Goals and Fitness Level
If you are already training at an intense level, you might take the next steps and begin competing in the next six months. If you just want to experience a local, amateur competition, you may need less time. If you are hoping to rank with the winners in your age group, prepare for longer. Your best strategy is to find a mentor who can teach you about bulking, precompetition leaning out, proper diet, hydration and posing techniques. Beginners going from a skinny frame to building muscle may need a year to gain 10 to 25 pounds of muscle. The less fit you are, the faster you will gain muscle - but gaining muscle alone doesn't mean you are ready to compete in the sport.
Certain body types are more likely to succeed in the sport of bodybuilding than others. If you are tall and lanky, you can add muscle and lean out - but it may take you longer to develop the definition and size needed to compete with more compact, muscle-bound frames. People with a naturally muscular build may be ready sooner, depending on the seriousness of their training regimen.

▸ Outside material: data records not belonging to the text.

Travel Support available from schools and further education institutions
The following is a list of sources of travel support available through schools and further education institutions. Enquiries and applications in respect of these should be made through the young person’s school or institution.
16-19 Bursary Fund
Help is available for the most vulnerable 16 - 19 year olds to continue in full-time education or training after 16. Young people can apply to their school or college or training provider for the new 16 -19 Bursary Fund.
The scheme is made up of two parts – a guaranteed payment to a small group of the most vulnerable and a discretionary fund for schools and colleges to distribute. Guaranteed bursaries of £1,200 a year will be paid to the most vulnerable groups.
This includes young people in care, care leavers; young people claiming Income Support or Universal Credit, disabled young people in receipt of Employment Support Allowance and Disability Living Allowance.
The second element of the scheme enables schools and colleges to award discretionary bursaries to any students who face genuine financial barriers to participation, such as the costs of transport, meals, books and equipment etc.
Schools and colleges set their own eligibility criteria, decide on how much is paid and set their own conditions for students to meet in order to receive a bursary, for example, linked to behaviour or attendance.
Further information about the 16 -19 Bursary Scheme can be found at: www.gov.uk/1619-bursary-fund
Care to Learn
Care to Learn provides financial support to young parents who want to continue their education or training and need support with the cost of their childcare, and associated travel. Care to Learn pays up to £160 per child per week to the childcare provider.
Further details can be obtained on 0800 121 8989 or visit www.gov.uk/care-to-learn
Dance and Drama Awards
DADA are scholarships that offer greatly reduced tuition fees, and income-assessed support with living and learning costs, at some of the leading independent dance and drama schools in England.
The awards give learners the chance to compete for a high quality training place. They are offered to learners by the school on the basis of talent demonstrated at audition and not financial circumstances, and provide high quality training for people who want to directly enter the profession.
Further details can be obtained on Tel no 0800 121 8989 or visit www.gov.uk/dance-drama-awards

As you age, building muscle becomes harder, and it may take a year or more to get into shape for a competition. You are fighting the natural loss of muscle mass that occurs as you get older. Regular resistance training can counter this loss so you can become competitive with the peers in your age group. If you have done strength training for years, you may accelerate your progress toward the goal of becoming a bodybuilder because your muscles have memory that makes them more responsive to the training.
Your commitment to the sport is the most important determinant in your ability to become a bodybuilder. You can't expect serious results from hitting the gym occasionally and eating a chicken breast now and then. Bodybuilding is a lifestyle choice. You need to adhere to a training regimen that has you strength training most days of the week with compound exercises. Your diet must be squeaky clean - eating whole foods such as lean proteins, whole grains and lots of leafy greens. Proper timing of your meals and adjusting your macronutrient ratios are other details a successful bodybuilder masters. It can take months or years of studying and research to figure out what specific techniques work best for your body.